REQUIREMENT: From the entries below, return only the lines starting at the one that contains "355 395 3.51" and ending at the one that contains "485 355 4.47", exactly as they stand.

MATERIAL FOR THIS TASK:

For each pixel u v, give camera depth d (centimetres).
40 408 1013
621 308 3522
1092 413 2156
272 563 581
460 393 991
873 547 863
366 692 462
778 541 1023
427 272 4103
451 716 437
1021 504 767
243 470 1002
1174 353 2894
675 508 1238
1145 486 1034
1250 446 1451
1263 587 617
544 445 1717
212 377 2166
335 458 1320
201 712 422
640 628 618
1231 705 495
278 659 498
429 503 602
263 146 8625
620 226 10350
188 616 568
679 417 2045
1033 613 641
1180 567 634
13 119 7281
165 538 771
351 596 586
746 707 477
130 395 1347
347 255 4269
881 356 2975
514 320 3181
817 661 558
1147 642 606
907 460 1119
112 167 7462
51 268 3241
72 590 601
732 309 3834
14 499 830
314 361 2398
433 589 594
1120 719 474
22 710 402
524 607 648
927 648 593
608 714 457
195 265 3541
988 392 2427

---

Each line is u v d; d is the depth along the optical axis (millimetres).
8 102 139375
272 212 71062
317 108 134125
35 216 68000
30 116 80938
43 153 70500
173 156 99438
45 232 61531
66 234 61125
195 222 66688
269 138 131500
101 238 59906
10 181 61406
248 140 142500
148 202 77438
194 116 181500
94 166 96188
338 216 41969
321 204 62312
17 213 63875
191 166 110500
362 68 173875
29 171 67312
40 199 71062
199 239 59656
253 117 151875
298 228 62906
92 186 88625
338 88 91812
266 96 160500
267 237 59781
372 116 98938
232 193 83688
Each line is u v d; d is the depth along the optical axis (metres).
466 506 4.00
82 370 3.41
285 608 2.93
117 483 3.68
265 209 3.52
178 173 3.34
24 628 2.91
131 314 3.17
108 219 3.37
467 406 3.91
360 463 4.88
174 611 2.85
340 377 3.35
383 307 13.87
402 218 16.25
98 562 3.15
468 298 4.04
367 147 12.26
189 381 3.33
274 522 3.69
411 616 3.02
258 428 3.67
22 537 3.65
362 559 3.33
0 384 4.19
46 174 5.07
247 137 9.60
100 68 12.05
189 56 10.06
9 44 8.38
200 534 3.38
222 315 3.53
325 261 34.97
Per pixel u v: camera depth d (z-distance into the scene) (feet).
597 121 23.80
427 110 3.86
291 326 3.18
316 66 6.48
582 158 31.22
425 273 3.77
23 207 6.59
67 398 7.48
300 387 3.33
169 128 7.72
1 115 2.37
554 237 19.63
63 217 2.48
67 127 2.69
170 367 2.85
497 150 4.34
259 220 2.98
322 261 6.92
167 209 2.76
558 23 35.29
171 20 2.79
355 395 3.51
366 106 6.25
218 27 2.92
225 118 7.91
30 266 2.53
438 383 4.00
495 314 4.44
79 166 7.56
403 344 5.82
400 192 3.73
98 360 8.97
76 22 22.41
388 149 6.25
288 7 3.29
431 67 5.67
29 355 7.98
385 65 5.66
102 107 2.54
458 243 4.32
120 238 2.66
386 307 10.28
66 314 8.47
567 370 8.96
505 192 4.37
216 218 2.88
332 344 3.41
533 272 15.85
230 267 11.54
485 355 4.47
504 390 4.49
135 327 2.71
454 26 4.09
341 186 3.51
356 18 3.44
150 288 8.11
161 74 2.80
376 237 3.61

WORKED SOLUTION:
355 395 3.51
366 106 6.25
218 27 2.92
225 118 7.91
30 266 2.53
438 383 4.00
495 314 4.44
79 166 7.56
403 344 5.82
400 192 3.73
98 360 8.97
76 22 22.41
388 149 6.25
288 7 3.29
431 67 5.67
29 355 7.98
385 65 5.66
102 107 2.54
458 243 4.32
120 238 2.66
386 307 10.28
66 314 8.47
567 370 8.96
505 192 4.37
216 218 2.88
332 344 3.41
533 272 15.85
230 267 11.54
485 355 4.47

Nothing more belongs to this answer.